# [Challenge]
Copy all of the records below word for word, leaving every line unchanged.

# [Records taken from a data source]

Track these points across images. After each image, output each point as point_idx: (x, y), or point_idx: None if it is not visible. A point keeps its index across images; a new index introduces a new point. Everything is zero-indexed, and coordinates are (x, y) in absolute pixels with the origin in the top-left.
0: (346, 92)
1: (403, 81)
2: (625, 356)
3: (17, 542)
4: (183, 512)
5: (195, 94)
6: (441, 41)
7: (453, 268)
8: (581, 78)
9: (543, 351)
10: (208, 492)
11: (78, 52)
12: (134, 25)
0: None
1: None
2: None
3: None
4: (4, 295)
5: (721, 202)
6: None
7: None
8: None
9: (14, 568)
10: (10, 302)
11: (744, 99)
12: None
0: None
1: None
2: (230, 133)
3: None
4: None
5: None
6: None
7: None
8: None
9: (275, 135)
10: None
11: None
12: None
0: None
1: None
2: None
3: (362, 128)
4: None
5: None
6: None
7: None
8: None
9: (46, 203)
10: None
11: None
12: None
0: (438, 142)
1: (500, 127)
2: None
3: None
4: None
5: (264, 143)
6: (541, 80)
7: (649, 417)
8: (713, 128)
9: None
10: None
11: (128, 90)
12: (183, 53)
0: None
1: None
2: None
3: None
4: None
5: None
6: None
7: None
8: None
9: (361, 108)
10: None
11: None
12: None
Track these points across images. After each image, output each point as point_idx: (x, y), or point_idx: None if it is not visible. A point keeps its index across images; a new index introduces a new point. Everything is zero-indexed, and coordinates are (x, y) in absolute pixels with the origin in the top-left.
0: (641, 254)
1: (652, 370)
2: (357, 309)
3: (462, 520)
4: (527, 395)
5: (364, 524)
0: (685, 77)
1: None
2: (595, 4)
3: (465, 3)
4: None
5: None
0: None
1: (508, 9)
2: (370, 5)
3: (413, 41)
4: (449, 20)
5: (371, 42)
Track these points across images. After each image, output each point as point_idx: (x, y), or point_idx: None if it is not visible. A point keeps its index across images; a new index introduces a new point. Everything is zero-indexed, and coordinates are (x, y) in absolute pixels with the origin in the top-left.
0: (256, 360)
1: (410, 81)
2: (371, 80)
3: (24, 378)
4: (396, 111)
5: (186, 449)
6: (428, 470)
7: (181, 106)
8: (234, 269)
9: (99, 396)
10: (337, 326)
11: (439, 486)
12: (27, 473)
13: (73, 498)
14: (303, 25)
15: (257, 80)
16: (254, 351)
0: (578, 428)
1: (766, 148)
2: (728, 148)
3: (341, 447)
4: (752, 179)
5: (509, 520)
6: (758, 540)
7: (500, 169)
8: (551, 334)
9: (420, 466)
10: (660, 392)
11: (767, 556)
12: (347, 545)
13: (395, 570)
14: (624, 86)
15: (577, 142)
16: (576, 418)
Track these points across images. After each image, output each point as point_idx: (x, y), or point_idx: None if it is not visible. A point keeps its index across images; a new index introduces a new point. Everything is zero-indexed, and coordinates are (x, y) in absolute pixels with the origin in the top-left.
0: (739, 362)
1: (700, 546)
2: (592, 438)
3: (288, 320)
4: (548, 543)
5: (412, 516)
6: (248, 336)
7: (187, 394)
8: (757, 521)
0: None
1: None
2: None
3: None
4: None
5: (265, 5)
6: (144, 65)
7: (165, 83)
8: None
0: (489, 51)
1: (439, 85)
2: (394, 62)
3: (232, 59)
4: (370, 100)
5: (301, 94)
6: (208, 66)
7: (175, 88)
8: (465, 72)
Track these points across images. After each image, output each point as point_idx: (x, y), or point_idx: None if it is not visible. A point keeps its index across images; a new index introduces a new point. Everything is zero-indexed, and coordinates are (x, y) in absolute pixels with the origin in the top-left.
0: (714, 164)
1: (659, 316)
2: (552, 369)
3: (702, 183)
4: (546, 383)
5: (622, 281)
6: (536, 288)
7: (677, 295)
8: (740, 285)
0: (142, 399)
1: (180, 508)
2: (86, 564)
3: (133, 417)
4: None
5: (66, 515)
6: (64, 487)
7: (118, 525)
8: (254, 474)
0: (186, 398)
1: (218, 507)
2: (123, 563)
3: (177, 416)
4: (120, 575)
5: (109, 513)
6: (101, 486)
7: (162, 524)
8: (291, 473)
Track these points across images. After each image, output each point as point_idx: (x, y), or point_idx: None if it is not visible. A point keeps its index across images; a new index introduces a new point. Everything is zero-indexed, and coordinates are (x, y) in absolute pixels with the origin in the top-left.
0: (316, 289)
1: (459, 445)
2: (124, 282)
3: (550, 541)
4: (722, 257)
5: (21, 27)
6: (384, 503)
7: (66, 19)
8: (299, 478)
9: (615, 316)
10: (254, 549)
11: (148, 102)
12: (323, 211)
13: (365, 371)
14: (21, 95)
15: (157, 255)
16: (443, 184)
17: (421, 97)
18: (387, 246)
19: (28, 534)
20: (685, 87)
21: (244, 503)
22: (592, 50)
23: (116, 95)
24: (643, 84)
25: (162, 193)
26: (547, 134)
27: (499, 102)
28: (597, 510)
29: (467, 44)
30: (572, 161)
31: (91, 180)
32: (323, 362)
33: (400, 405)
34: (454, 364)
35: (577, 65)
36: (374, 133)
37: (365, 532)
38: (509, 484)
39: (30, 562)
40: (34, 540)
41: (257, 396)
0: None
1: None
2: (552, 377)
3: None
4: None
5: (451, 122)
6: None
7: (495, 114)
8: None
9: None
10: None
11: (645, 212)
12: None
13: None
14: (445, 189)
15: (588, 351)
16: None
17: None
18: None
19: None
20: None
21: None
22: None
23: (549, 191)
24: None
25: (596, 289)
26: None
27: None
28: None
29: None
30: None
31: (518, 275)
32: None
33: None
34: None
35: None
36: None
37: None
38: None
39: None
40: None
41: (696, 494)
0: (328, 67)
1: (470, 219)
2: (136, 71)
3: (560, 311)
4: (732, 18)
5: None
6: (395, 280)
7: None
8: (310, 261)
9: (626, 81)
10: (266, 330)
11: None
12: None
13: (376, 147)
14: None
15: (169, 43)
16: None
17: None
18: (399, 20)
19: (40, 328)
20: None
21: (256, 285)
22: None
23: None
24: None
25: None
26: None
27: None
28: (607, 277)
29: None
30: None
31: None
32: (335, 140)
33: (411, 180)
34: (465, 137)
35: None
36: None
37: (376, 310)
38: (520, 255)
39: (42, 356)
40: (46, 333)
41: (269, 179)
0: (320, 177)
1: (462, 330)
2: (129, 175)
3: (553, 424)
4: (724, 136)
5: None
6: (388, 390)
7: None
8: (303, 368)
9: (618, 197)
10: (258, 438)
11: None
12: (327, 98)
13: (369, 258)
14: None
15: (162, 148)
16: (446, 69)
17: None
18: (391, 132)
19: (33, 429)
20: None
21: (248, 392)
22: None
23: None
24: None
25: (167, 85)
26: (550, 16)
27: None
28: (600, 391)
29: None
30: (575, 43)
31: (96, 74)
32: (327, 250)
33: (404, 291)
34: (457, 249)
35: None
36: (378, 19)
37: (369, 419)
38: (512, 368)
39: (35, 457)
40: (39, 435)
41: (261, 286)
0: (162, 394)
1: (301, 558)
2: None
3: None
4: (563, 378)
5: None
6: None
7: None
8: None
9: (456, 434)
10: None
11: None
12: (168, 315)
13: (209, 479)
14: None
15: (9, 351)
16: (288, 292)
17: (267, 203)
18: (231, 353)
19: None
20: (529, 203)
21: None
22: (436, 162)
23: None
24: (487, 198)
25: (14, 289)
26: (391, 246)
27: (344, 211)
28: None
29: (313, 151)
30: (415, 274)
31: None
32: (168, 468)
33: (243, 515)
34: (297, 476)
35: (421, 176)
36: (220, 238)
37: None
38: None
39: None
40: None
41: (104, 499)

# [Solution]
Track these points across images. After each image, output each point as point_idx: (x, y), or point_idx: None if it is not visible. A point keeps its index across images; a new index introduces a new point. Everything is zero-indexed, and coordinates are (x, y) in absolute pixels with the origin in the top-left.
0: (346, 92)
1: (403, 81)
2: (625, 356)
3: (17, 542)
4: (183, 512)
5: (195, 94)
6: (441, 41)
7: (453, 268)
8: (581, 78)
9: (543, 351)
10: (208, 492)
11: (78, 52)
12: (134, 25)
0: None
1: None
2: None
3: None
4: (4, 295)
5: (721, 202)
6: None
7: None
8: None
9: (14, 568)
10: (10, 302)
11: (744, 99)
12: None
0: None
1: None
2: (230, 133)
3: None
4: None
5: None
6: None
7: None
8: None
9: (275, 135)
10: None
11: None
12: None
0: None
1: None
2: None
3: (362, 128)
4: None
5: None
6: None
7: None
8: None
9: (46, 203)
10: None
11: None
12: None
0: (438, 142)
1: (500, 127)
2: None
3: None
4: None
5: (264, 143)
6: (541, 80)
7: (649, 417)
8: (713, 128)
9: None
10: None
11: (128, 90)
12: (183, 53)
0: None
1: None
2: None
3: None
4: None
5: None
6: None
7: None
8: None
9: (361, 108)
10: None
11: None
12: None
Track these points across images. After each image, output each point as point_idx: (x, y), or point_idx: None if it is not visible. A point keeps its index across images; a new index introduces a new point. Everything is zero-indexed, and coordinates are (x, y) in absolute pixels with the origin in the top-left.
0: (641, 254)
1: (652, 370)
2: (357, 309)
3: (462, 520)
4: (527, 395)
5: (364, 524)
0: (685, 77)
1: None
2: (595, 4)
3: (465, 3)
4: None
5: None
0: None
1: (508, 9)
2: (370, 5)
3: (413, 41)
4: (449, 20)
5: (371, 42)
Track these points across images. After each image, output each point as point_idx: (x, y), or point_idx: None if it is not visible. A point keeps its index across images; a new index introduces a new point. Everything is zero-indexed, and coordinates are (x, y) in absolute pixels with the origin in the top-left.
0: (256, 360)
1: (410, 81)
2: (371, 80)
3: (24, 378)
4: (396, 111)
5: (186, 449)
6: (428, 470)
7: (181, 106)
8: (234, 269)
9: (99, 396)
10: (337, 326)
11: (439, 486)
12: (27, 473)
13: (73, 498)
14: (303, 25)
15: (257, 80)
16: (254, 351)
0: (578, 428)
1: (766, 148)
2: (728, 148)
3: (341, 447)
4: (752, 179)
5: (509, 520)
6: (758, 540)
7: (500, 169)
8: (551, 334)
9: (420, 466)
10: (660, 392)
11: (767, 556)
12: (347, 545)
13: (395, 570)
14: (624, 86)
15: (577, 142)
16: (576, 418)
Track these points across images. After each image, output each point as point_idx: (x, y), or point_idx: None if it is not visible. A point keeps its index across images; a new index introduces a new point. Everything is zero-indexed, and coordinates are (x, y) in absolute pixels with the origin in the top-left.
0: (739, 362)
1: (700, 546)
2: (592, 438)
3: (288, 320)
4: (548, 543)
5: (412, 516)
6: (248, 336)
7: (187, 394)
8: (757, 521)
0: None
1: None
2: None
3: None
4: None
5: (265, 5)
6: (144, 65)
7: (165, 83)
8: None
0: (489, 51)
1: (439, 85)
2: (394, 62)
3: (232, 59)
4: (370, 100)
5: (301, 94)
6: (208, 66)
7: (175, 88)
8: (465, 72)
Track these points across images. After each image, output each point as point_idx: (x, y), or point_idx: None if it is not visible. A point keeps its index across images; a new index introduces a new point. Everything is zero-indexed, and coordinates are (x, y) in absolute pixels with the origin in the top-left.
0: (714, 164)
1: (659, 316)
2: (552, 369)
3: (702, 183)
4: (546, 383)
5: (622, 281)
6: (536, 288)
7: (677, 295)
8: (740, 285)
0: (142, 399)
1: (180, 508)
2: (86, 564)
3: (133, 417)
4: None
5: (66, 515)
6: (64, 487)
7: (118, 525)
8: (254, 474)
0: (186, 398)
1: (218, 507)
2: (123, 563)
3: (177, 416)
4: (120, 575)
5: (109, 513)
6: (101, 486)
7: (162, 524)
8: (291, 473)
Track these points across images. After each image, output each point as point_idx: (x, y), or point_idx: None if it is not visible. A point keeps its index across images; a new index introduces a new point. Everything is zero-indexed, and coordinates are (x, y) in absolute pixels with the origin in the top-left.
0: (316, 289)
1: (459, 445)
2: (124, 282)
3: (550, 541)
4: (722, 257)
5: (21, 27)
6: (384, 503)
7: (66, 19)
8: (299, 478)
9: (615, 316)
10: (254, 549)
11: (148, 102)
12: (323, 211)
13: (365, 371)
14: (21, 95)
15: (157, 255)
16: (443, 184)
17: (421, 97)
18: (387, 246)
19: (28, 534)
20: (685, 87)
21: (244, 503)
22: (592, 50)
23: (116, 95)
24: (643, 84)
25: (162, 193)
26: (547, 134)
27: (499, 102)
28: (597, 510)
29: (467, 44)
30: (572, 161)
31: (91, 180)
32: (323, 362)
33: (400, 405)
34: (454, 364)
35: (577, 65)
36: (374, 133)
37: (365, 532)
38: (509, 484)
39: (30, 562)
40: (34, 540)
41: (257, 396)
0: None
1: None
2: (552, 377)
3: None
4: None
5: (451, 122)
6: None
7: (495, 114)
8: None
9: None
10: None
11: (645, 212)
12: None
13: None
14: (445, 189)
15: (588, 351)
16: None
17: None
18: None
19: None
20: None
21: None
22: None
23: (549, 191)
24: None
25: (596, 289)
26: None
27: None
28: None
29: None
30: None
31: (518, 275)
32: None
33: None
34: None
35: None
36: None
37: None
38: None
39: None
40: None
41: (696, 494)
0: (328, 67)
1: (470, 219)
2: (136, 71)
3: (560, 311)
4: (732, 18)
5: None
6: (395, 280)
7: None
8: (310, 261)
9: (626, 81)
10: (266, 330)
11: None
12: None
13: (376, 147)
14: None
15: (169, 43)
16: None
17: None
18: (399, 20)
19: (40, 328)
20: None
21: (256, 285)
22: None
23: None
24: None
25: None
26: None
27: None
28: (607, 277)
29: None
30: None
31: None
32: (335, 140)
33: (411, 180)
34: (465, 137)
35: None
36: None
37: (376, 310)
38: (520, 255)
39: (42, 356)
40: (46, 333)
41: (269, 179)
0: (320, 177)
1: (462, 330)
2: (129, 175)
3: (553, 424)
4: (724, 136)
5: None
6: (388, 390)
7: None
8: (303, 368)
9: (618, 197)
10: (258, 438)
11: None
12: (327, 98)
13: (369, 258)
14: None
15: (162, 148)
16: (446, 69)
17: None
18: (391, 132)
19: (33, 429)
20: None
21: (248, 392)
22: None
23: None
24: None
25: (167, 85)
26: (550, 16)
27: None
28: (600, 391)
29: None
30: (575, 43)
31: (96, 74)
32: (327, 250)
33: (404, 291)
34: (457, 249)
35: None
36: (378, 19)
37: (369, 419)
38: (512, 368)
39: (35, 457)
40: (39, 435)
41: (261, 286)
0: (162, 394)
1: (301, 558)
2: None
3: None
4: (563, 378)
5: None
6: None
7: None
8: None
9: (456, 434)
10: None
11: None
12: (168, 315)
13: (209, 479)
14: None
15: (9, 351)
16: (288, 292)
17: (267, 203)
18: (231, 353)
19: None
20: (529, 203)
21: None
22: (436, 162)
23: None
24: (487, 198)
25: (14, 289)
26: (391, 246)
27: (344, 211)
28: None
29: (313, 151)
30: (415, 274)
31: None
32: (168, 468)
33: (243, 515)
34: (297, 476)
35: (421, 176)
36: (220, 238)
37: None
38: None
39: None
40: None
41: (104, 499)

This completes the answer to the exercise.